Charles Matthews on Pictures at a Revolution: Five Movies and the Birth of the New Hollywood:
The conventional way of writing about five movies would be to devote a section of the book to each. But [Mark] Harris does something more difficult and far more illuminating: He weaves together the stories of how each movie was conceived, crafted, released, critiqued and received. He writes about the five or six years in which the filmmakers, some of them old pros and some of them rank novices, struggled with a studio system in collapse, an audience whose tastes and enthusiasms seemed wildly unpredictable, and a culture being transformed by volatile social and political forces.
Related online listening: Harris is a guest on On Point.

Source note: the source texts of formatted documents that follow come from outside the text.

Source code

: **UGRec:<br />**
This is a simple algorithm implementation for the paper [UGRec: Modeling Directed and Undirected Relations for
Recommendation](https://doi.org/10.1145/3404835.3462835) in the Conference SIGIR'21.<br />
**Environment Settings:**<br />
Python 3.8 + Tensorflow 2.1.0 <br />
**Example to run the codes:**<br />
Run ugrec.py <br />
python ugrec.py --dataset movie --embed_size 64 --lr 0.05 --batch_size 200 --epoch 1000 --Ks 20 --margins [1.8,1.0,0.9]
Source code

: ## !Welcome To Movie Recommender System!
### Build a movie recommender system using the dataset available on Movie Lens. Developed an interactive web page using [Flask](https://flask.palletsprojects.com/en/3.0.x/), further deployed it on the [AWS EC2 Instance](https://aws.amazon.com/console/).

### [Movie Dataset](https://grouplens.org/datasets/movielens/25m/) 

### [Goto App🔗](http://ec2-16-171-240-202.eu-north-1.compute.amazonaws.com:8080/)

Back in the Washington Post: "Charlotte Chandler's new book, Not the Girl Next Door, tries to refute the image of [Joan] Crawford as a domestic fiend by telling the star's side of the story as gleaned from extended interviews with her in the mid-1970s," writes John Epperson (Lypsinka). "Perhaps it's very Joan Crawford of me to expect a book to be tidier and more disciplined (imagine the neatness hell that Crawford put her editors and co-authors through when she wrote her own books, A Portrait of Joan and My Way of Life), but I will give in to my (possibly neurotic) desire for perfection and report that a fully satisfying Crawford biography has yet to be written."
And Mark Athitakis reviews Dennis McDougal's Five Easy Decades: How Jack Nicholson Became The Biggest Movie Star In Modern Times and Eric Lax's Conversations With Woody Allen: His Films, the Movies, and Moviemaking.